Decreto salva-Comuni:si attendono emendamenti delle Commissioni

Nov 2012

Si riparlerà stamattina alle 10 del cosiddetto decreto salva-Comuni. Il governo ha apposto la fiducia su di esso, ma  contemporaneamente ha anche rimandato la discussione alle commissioni congiunte Bilancio e Affari Costituzionali. Non è la prima volta che accade. La motivazione addotta riguarda la necessità di discutere gli emendamenti che non erano stati accolti precedentemente dalle commissioni stesse.

Dunque, potrebbe essere una ventata di speranza per quei comuni, tra cui Napoli, Palermo e Torino, che si trovano nelle condizioni più complicate e necessitano di ricevere in anticipo finanziamenti per evitare il dissesto.
La fiducia è stata certamente una cosa che molti attendevano, ma  l’apertura agli emendamenti ha colto di sorpresa. Vedremo cosa sarà deciso.

Intanto, le polemiche continuano in questi giorni. Una fra tutte è quella del Presidente della Regione Campania, Stefano Caldoro, che critica il mancato inserimento delle Regioni in questo provvedimento.

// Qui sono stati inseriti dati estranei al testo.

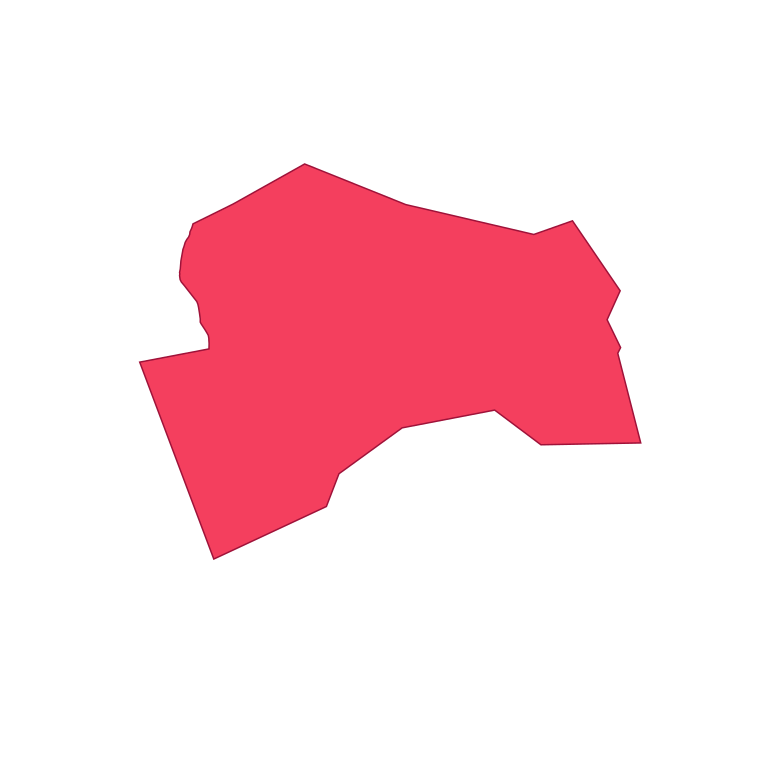 Shiveegovi, Dornogovi, Mongolia (Natural Earth projection), rotated 213°
{"feature_id": "93677404B28093616266746", "entity_name": "Shiveegovi", "entity_type": "district", "adm_level": 2, "iso_a3": "MNG", "parent_name": "Mongolia", "parent_adm1": "Dornogovi", "projection": "natural_earth1", "projection_center": [108.624, 46.084], "detail": "fine", "context": "isolated", "style": "filled", "palette": "rose", "viewbox_px": 768, "rotation_deg": 213, "n_neighbors": 0, "source": "geoboundaries", "source_scale": "gbopen_adm2", "svg_char_len": 807}
<svg xmlns="http://www.w3.org/2000/svg" viewBox="0 0 768 768"><g transform="rotate(213 384 384)"><path d="M463.5,546.3L570.4,525.3L608.6,452.7L631.4,414.3L630.6,411.7L630.1,409.6L629.6,406.0L628.4,403.6L627.9,400.8L628.1,397.9L627.9,394.6L626.6,390.3L625.9,387.3L625.1,385.5L621.4,376.7L620.2,374.5L617.5,369.5L616.2,366.2L615.2,365.1L614.5,363.6L611.8,360.5L609.4,359.1L605.4,357.9L585.9,351.2L583.5,349.5L581.1,347.1L577.4,343.0L573.6,338.6L571.8,335.8L570.0,334.8L563.8,332.1L560.7,330.6L558.0,329.2L557.1,328.3L555.8,326.9L554.6,325.2L552.8,322.8L549.9,318.1L600.8,269.3L431.4,144.5L365.6,249.9L372.9,284.2L344.9,357.1L277.0,422.4L219.3,418.5L136.6,474.4L204.7,537.1L205.4,543.4L231.9,559.4L236.7,590.8L314.8,623.5L339.8,591.0L463.5,546.3Z" fill="#f43f5e" stroke="#9f1239" stroke-width="1.5"/></g></svg>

“Escludere la Regione dal fondo di rotazione significa penalizzare questi settori. Aiutare solo i Comuni non basta, i cittadini campani, che già pagano un prezzo altissimo per l’attuale crisi del Paese, non possono essere ulteriormente penalizzati”.

de magistris contro decreto salva-comuni

Mentre, come sappiamo, il sindaco di De Magistris aveva fatto presente al Presidente Napolitano e ad altri leader politici le sue preoccupazioni, recandosi direttamente a Montecitorio.  Inoltre, in merito all’emendamento che ha aumentato da 100 a 200 milioni l’anticipazione del Fondo di rotazione, lo aveva definito un “segnale molto flebile di attenzione, insoddisfacente“. A Napoli, ha aggiunto, dovrebbero arrivare no meno di 350 milioni di euro e il debito andrebbe spalmato tra i 10 e i 15 anni.